Bien que spécifiques à la culture du cacao, les défis auxquels font face les producteurs ne sont pas sans rappeler ceux auxquels font face nos agriculteurs et agricultrices en France et en Europe. Partout, la question du revenu est centrale. La juste rémunération est non seulement un droit humain (6), mais c'est également la condition sine qua non de filières agricoles durables.

La France et l'Union européenne se penchent de plus en plus sur la régulation du commerce mondial pour réduire son impact sur les droits humains, l'environnement et rééquilibrer les relations commerciales. Les pays consommateurs ont la responsabilité de créer un environnement favorable à la structuration de chaînes de valeur équitables, où les agriculteurs, premiers maillons de la chaîne, reçoivent le prix juste leur permettant de vivre dans des conditions décentes.

Nous, parlementaires, appelons à une réglementation qui favorise des relations commerciales équitables rémunérant au juste prix les producteurs en France et dans le monde.

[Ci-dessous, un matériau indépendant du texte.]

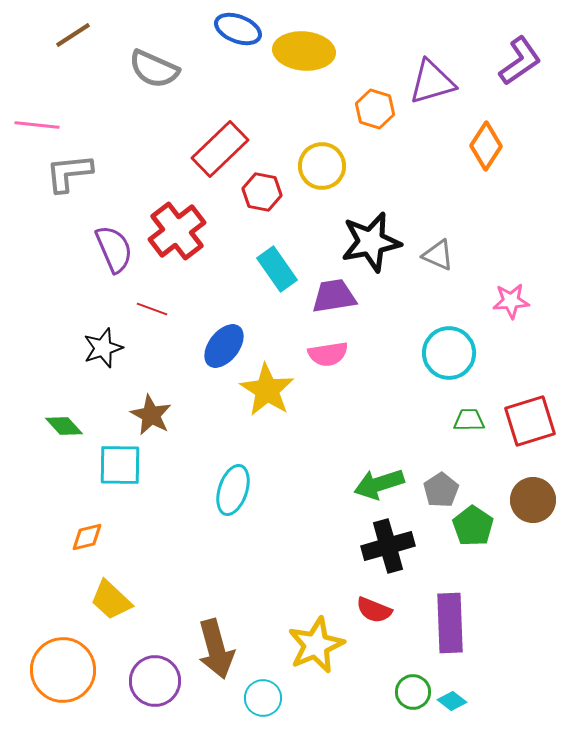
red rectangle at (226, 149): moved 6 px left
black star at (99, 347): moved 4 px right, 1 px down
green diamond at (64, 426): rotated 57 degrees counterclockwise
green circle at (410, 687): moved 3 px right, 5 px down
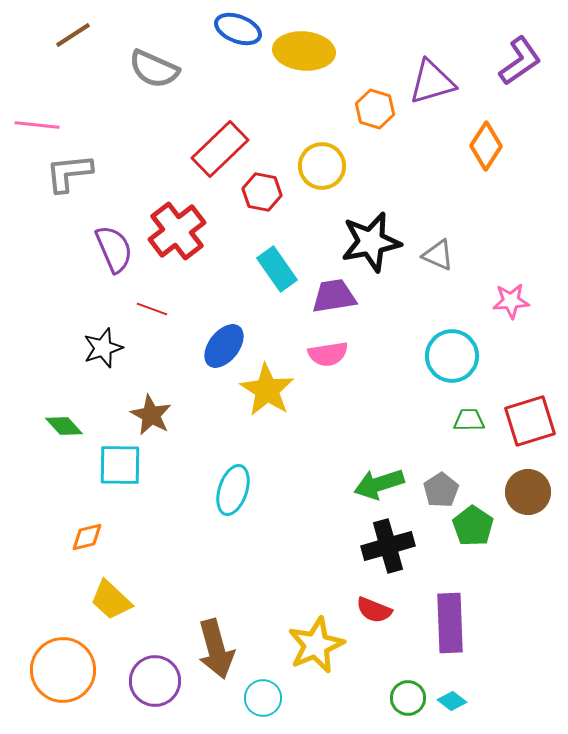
cyan circle at (449, 353): moved 3 px right, 3 px down
brown circle at (533, 500): moved 5 px left, 8 px up
green circle at (413, 692): moved 5 px left, 6 px down
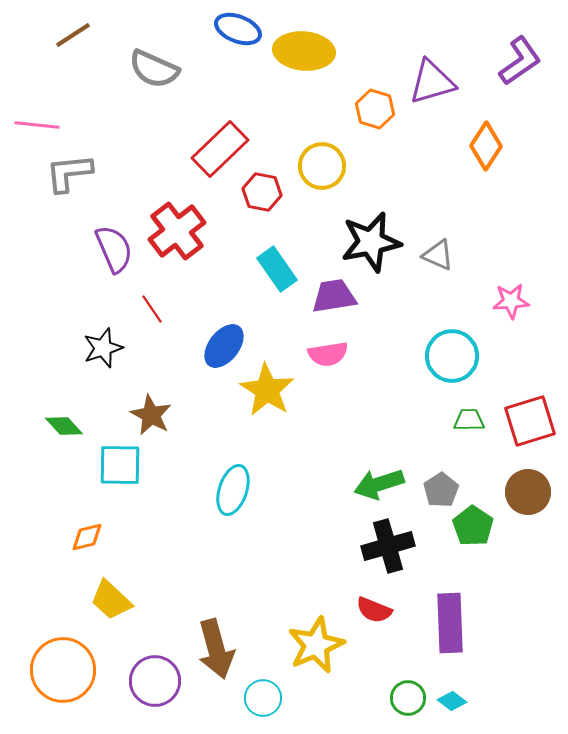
red line at (152, 309): rotated 36 degrees clockwise
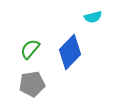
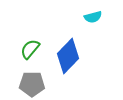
blue diamond: moved 2 px left, 4 px down
gray pentagon: rotated 10 degrees clockwise
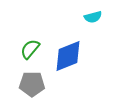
blue diamond: rotated 24 degrees clockwise
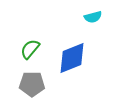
blue diamond: moved 4 px right, 2 px down
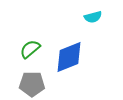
green semicircle: rotated 10 degrees clockwise
blue diamond: moved 3 px left, 1 px up
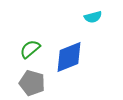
gray pentagon: moved 1 px up; rotated 15 degrees clockwise
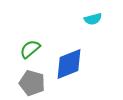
cyan semicircle: moved 2 px down
blue diamond: moved 7 px down
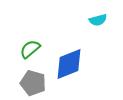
cyan semicircle: moved 5 px right, 1 px down
gray pentagon: moved 1 px right
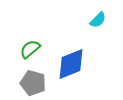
cyan semicircle: rotated 30 degrees counterclockwise
blue diamond: moved 2 px right
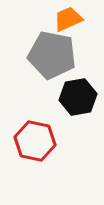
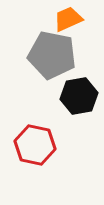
black hexagon: moved 1 px right, 1 px up
red hexagon: moved 4 px down
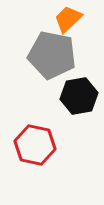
orange trapezoid: rotated 20 degrees counterclockwise
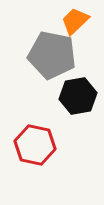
orange trapezoid: moved 7 px right, 2 px down
black hexagon: moved 1 px left
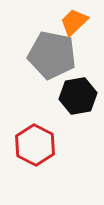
orange trapezoid: moved 1 px left, 1 px down
red hexagon: rotated 15 degrees clockwise
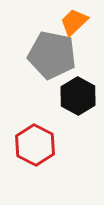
black hexagon: rotated 21 degrees counterclockwise
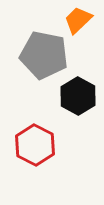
orange trapezoid: moved 4 px right, 2 px up
gray pentagon: moved 8 px left
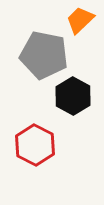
orange trapezoid: moved 2 px right
black hexagon: moved 5 px left
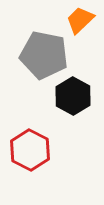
red hexagon: moved 5 px left, 5 px down
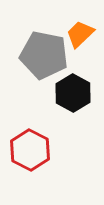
orange trapezoid: moved 14 px down
black hexagon: moved 3 px up
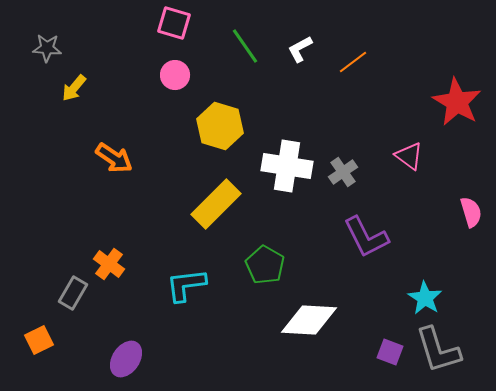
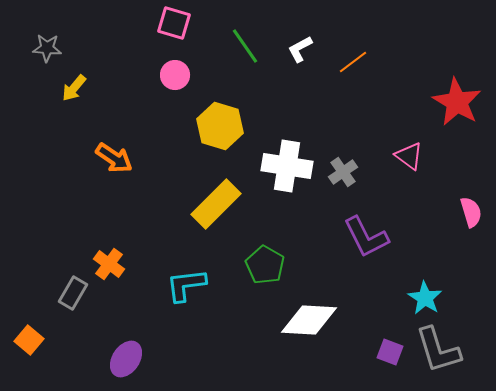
orange square: moved 10 px left; rotated 24 degrees counterclockwise
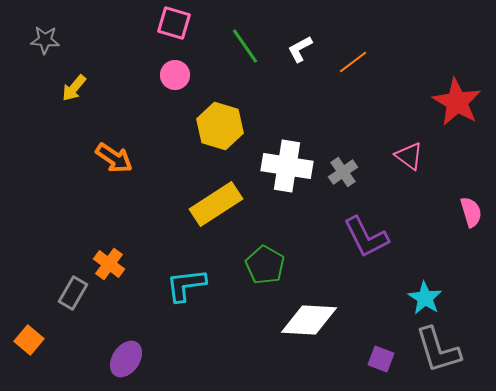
gray star: moved 2 px left, 8 px up
yellow rectangle: rotated 12 degrees clockwise
purple square: moved 9 px left, 7 px down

Ainsi, la France devrait défendre l'inclusion du droit à un revenu vital (7) dans les discussions que mènent le Conseil et le Parlement européens sur la future directive européenne sur le devoir de vigilance des entreprises en matière de durabilité. Les entreprises auraient ainsi la responsabilité de s'assurer que leurs stratégies et leurs pratiques commerciales (notamment la fixation des prix) sont adaptées pour permettre aux agriculteurs de gagner dignement leur vie.

La France devrait également signer la Déclaration commune pour le salaire vital et le revenu vital déjà signée par l'Allemagne, les Pays-Bas, la Belgique et le Luxembourg.

Ces deux engagements à court terme seraient un premier pas vers la prise en compte des prix rémunérateurs dans la structuration de chaînes de valeur durables, et de meilleures conditions de travail et de vie pour les producteurs et productrices en France et dans le monde.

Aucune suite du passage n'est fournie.